As we search further into the psyche of millennial consumerism and habits, digital natives and their preferences become realized. At the same time, we are also being introduced to newer, potentially more influential, demographic that is setting foot into the payments realm: Generation Z.
Generation Z, according to the Pew Research Center, is defined as those born from 1997 to 2020. These people will have never known life without the internet. Constant connectivity and on-demand entertainment have made up their experiences from the onset. Smartphones are intertwined into their lifestyle, along with Wi-Fi, social media and platforms like Google, Facebook and Amazon.
Even more insight is given into Generation Z in this recent Forbes article, which notes that this generation doesn’t differentiate between their online lives and real lives. There are 74 million Generation Z members in the United States today, and they account for 25% of the national population. By 2020, they will surpass both baby boomers and millennials in population. This group represents the next largest group of influencers and trendsetters, and they’ll drive what gets marketed and what will sell.
The key differentiator that Generation Z controls and influences in the payments industry will be by revealing what they desire in a customer experience. With 70% of Generation Z desiring a more robust and holistic payments management experience, it will become inevitable that we curate solutions with their preferences in mind.

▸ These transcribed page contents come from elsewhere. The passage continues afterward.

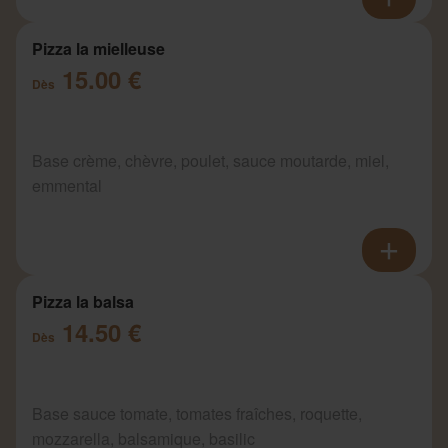
Pizza la mielleuse
15.00 €
Dès
Base crème, chèvre, poulet, sauce moutarde, miel,
emmental
Pizza la balsa
14.50 €
Dès
Base sauce tomate, tomates fraîches, roquette,
mozzarella, balsamique, basilic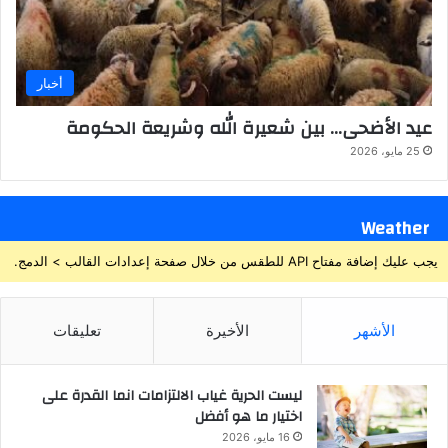
أخبار
عيد الأضحى… بين شعيرة الله وشريعة الحكومة
25 مايو، 2026
Weather
يجب عليك إضافة مفتاح API للطقس من خلال صفحة إعدادات القالب > الدمج.
الأشهر
الأخيرة
تعليقات
ليست الحرية غياب الالتزامات انما القدرة على
اختيار ما هو أفضل
16 مايو، 2026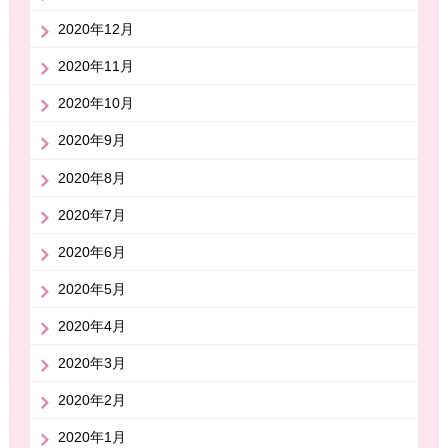
2020年12月
2020年11月
2020年10月
2020年9月
2020年8月
2020年7月
2020年6月
2020年5月
2020年4月
2020年3月
2020年2月
2020年1月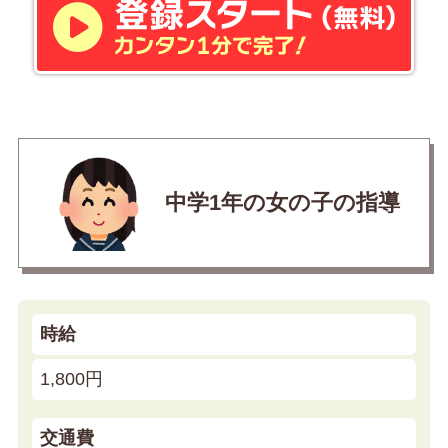
中学1年の女の子の指導
時給
1,800円
交通費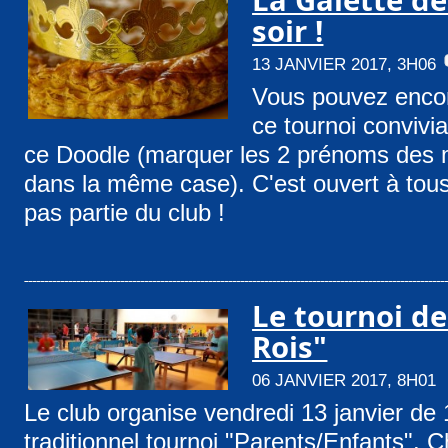
soir !
13 JANVIER 2017, 3H06
Vous pouvez encor
ce tournoi convivia
ce Doodle (marquer les 2 prénoms des 
dans la même case). C'est ouvert à tou
pas partie du club !
Le tournoi de
Rois"
06 JANVIER 2017, 8H01
Le club organise vendredi 13 janvier de
traditionnel tournoi "Parents/Enfants". 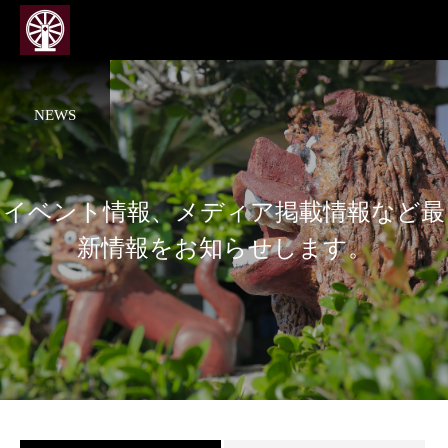
NEWS
イベント情報、メディア掲載情報など最
新情報をお知らせします。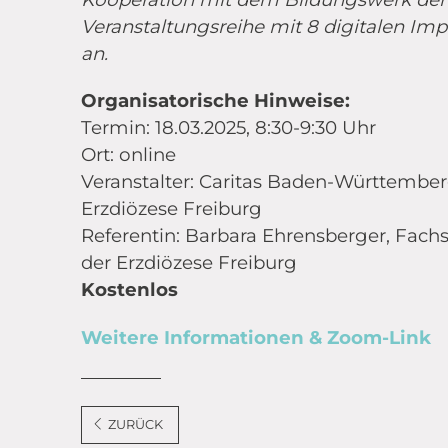
Veranstaltungsreihe mit 8 digitalen Im
an.
Organisatorische Hinweise:
Termin: 18.03.2025, 8:30-9:30 Uhr
Ort: online
Veranstalter: Caritas Baden-Württembe
Erzdiözese Freiburg
Referentin: Barbara Ehrensberger, Fach
der Erzdiözese Freiburg
Kostenlos
Weitere Informationen & Zoom-Link
ZURÜCK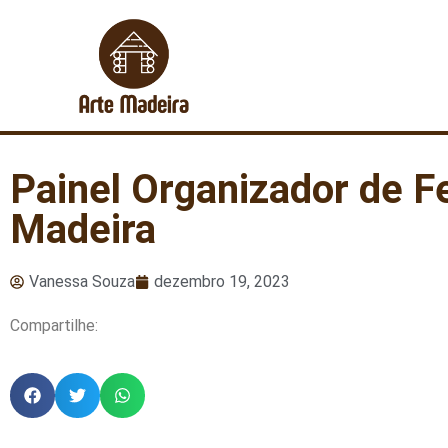
Painel Organizador de 
Madeira
Vanessa Souza
dezembro 19, 2023
Compartilhe: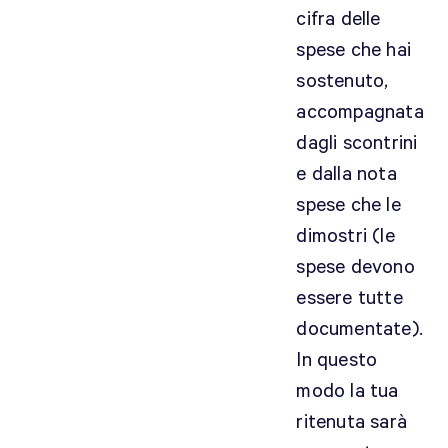
p
cifra delle
r
spese che hai
e
sostenuto,
s
accompagnata
t
e
dagli scontrini
d
e dalla nota
i
spese che le
r
dimostri (le
e
c
spese devono
o
essere tutte
m
documentate).
e
In questo
c
i
modo la tua
s
ritenuta sarà
i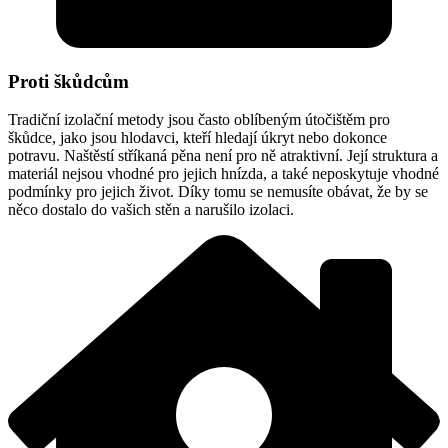
Proti škůdcům
Tradiční izolační metody jsou často oblíbeným útočištěm pro
škůdce, jako jsou hlodavci, kteří hledají úkryt nebo dokonce
potravu. Naštěstí stříkaná pěna není pro ně atraktivní. Její struktura a
materiál nejsou vhodné pro jejich hnízda, a také neposkytuje vhodné
podmínky pro jejich život. Díky tomu se nemusíte obávat, že by se
něco dostalo do vašich stěn a narušilo izolaci.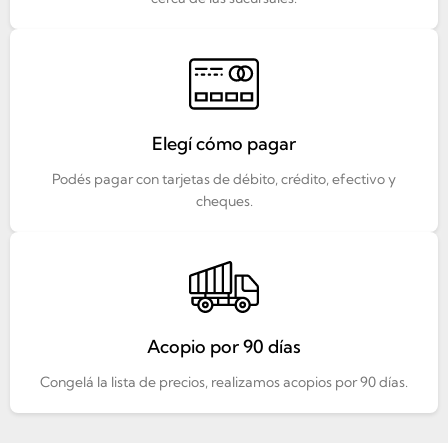
Elegí cómo pagar
Podés pagar con tarjetas de débito, crédito, efectivo y
cheques.
Acopio por 90 días
Congelá la lista de precios, realizamos acopios por 90 días.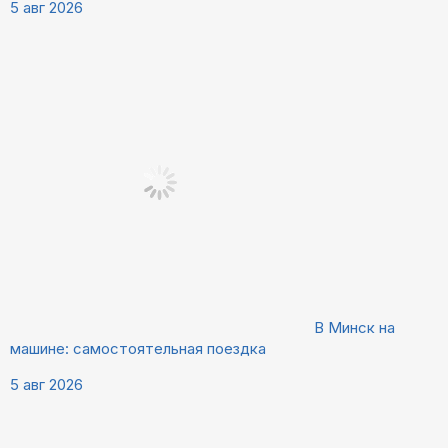
5 авг 2026
В Минск на
машине: самостоятельная поездка
5 авг 2026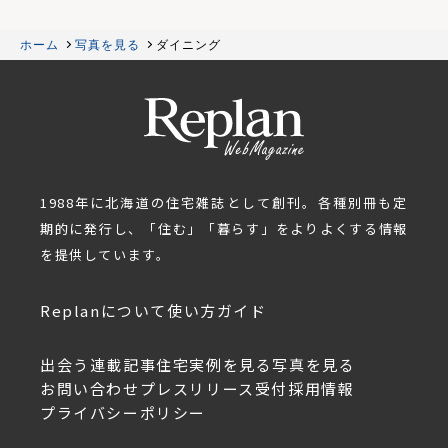
ホーム
写真を見る
ダイニング
1988年に北海道の住宅雑誌として創刊。各種別冊も定
期的に発行し、「住む」「暮らす」をよりよくする情報
を提供しています。
Replanについて
使い方ガイド
出会う
連載記事
住宅実例を見る
写真を見る
お問い合わせ
プレスリリース受付
採用情報
プライバシーポリシー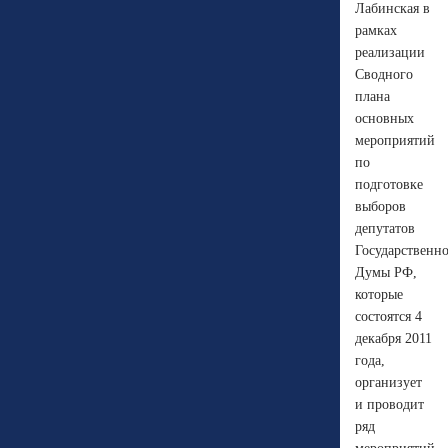
Лабинская в
рамках
реализации
Сводного
плана
основных
мероприятий
по
подготовке
выборов
депутатов
Государственн
Думы РФ,
которые
состоятся 4
декабря 2011
года,
организует
и проводит
ряд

The real question is, how do we provide them with what they want?
Based on analytics from a 2017 study performed by the Capital Performance Group, banks today have control over the data needed to create a robust and meaningful customer experience. With access to users’ bank account information, it seems logical that banks would go a step further and implement a solution where consumers can access all of their accounts, finances and credit cards in one place. The study goes on to disclose that 219 banks responded to their survey, and of this group, 87% revealed their institutions did not have a formalized payments strategy, and 41% indicated they had no plans of developing one.
The desires of Generation Z consumers are demanding, and a possible reason banks haven’t kept up is the complexity in developing and rolling out plans. Due to this complexity, third- party, nonbanking technology companies need to work with banks to test and launch new intuitive products.
Now is the time that banks can work with payment technology API providers to create relevant strategies that move past the minutia of transactions and re-envision the power of the payments industry. The market is poised to blossom far beyond the reaches of individual transactions, and new influencers outside of the traditional banking industry can help embrace and nurture this new day for the payments industry.